Foram citadas: Faculdade de Filosofia, Ciências e Letras de Penápolis; Universidade de Ribeirão Preto; Universidade Iguaçu; Universidade Santo Amaro; Universidade de Marília; Universidade Paranaense; Afya Universidade Unigranrio; Centro Universitário Serra dos Órgãos; Universidade de Cuiabá; Centro Universitário Maurício de Nassau de Barreiras; Centro Universitário Estácio de Ribeirão Preto; Afya Centro Universitário de Porto Velho.

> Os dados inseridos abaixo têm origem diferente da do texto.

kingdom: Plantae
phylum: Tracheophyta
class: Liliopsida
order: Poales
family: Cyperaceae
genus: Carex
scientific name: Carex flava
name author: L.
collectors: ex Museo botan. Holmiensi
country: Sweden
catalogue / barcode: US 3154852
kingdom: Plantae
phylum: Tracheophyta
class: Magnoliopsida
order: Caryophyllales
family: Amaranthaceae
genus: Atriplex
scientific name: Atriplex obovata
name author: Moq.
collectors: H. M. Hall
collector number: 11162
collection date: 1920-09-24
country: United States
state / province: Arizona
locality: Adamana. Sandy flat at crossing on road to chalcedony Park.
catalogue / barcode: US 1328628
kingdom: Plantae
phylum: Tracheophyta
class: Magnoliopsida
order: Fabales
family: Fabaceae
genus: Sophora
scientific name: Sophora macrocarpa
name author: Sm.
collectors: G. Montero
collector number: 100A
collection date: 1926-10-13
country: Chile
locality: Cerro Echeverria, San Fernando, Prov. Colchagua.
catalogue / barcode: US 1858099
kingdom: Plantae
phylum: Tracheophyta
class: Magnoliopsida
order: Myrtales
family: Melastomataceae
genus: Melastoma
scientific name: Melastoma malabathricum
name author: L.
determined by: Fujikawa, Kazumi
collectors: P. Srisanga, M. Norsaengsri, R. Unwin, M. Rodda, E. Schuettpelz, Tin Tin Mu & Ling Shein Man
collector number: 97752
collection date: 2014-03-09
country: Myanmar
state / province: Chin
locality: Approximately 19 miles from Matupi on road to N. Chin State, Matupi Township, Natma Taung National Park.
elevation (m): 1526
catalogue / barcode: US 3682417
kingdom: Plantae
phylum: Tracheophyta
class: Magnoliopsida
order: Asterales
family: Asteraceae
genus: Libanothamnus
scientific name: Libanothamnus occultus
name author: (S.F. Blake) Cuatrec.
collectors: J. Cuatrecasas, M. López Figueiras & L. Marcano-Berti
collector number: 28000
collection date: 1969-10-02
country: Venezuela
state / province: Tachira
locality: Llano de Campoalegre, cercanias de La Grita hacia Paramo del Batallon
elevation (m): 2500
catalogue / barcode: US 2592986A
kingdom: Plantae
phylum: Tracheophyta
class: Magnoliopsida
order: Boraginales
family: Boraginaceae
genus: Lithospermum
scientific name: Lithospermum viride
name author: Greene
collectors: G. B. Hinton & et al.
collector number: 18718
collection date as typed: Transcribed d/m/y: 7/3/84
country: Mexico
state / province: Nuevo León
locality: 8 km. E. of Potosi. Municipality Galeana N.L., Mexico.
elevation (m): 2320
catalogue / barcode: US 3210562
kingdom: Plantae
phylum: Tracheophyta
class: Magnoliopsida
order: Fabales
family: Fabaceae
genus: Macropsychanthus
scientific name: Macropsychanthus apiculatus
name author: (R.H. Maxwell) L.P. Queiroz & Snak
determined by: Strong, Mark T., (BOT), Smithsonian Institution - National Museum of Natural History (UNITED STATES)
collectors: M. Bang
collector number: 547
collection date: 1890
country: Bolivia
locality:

Também: Centro Universitário Ingá; Faculdade de Medicina Nova Esperança; Afya Faculdade de Ciências Médicas da Paraíba; Faculdade Atitus Educação Passo Fundo; Afya Centro Universitário de Itaperuna; Centro Universitário Maurício de Nassau; Faculdade Morgana Potrich; Afya Faculdade de Porto Nacional; Faculdade Uninassau Vilhena; Centro Universitário Famesc; Faculdade de Medicina de Olinda; Faculdade Estácio de Alagoinhas; Faculdade Atenas Passos; Faculdade Estácio de Juazeiro; Afya Faculdade de Ciências Médicas de Jaboatão dos Guararapes; Faculdade Unicesumar de Corumbá; Faculdade Estácio de Canindé e Afya Faculdade de Ciências Médicas de Santa Inês.

Além dos grupos com sanções, o MEC informou que outras 40 graduações de medicina com nota 2 e proficiência acima de 50% entraram em processo de supervisão e monitoramento, sem punições imediatas, com garantia do direito de defesa.

O MEC também incluiu instituições públicas na lista. As universidades federais do Pará (UFPA), do Maranhão (UFMA), da Integração Latino-Americana (Unila) e do Sul da Bahia (UFSB) responderão a processos de supervisão, e a UFPA teve sanção imediata com corte de 50% das vagas.

Segundo o MEC, as cautelares podem ser revistas, prorrogadas ou agravadas com base nos resultados do Enamed 2026.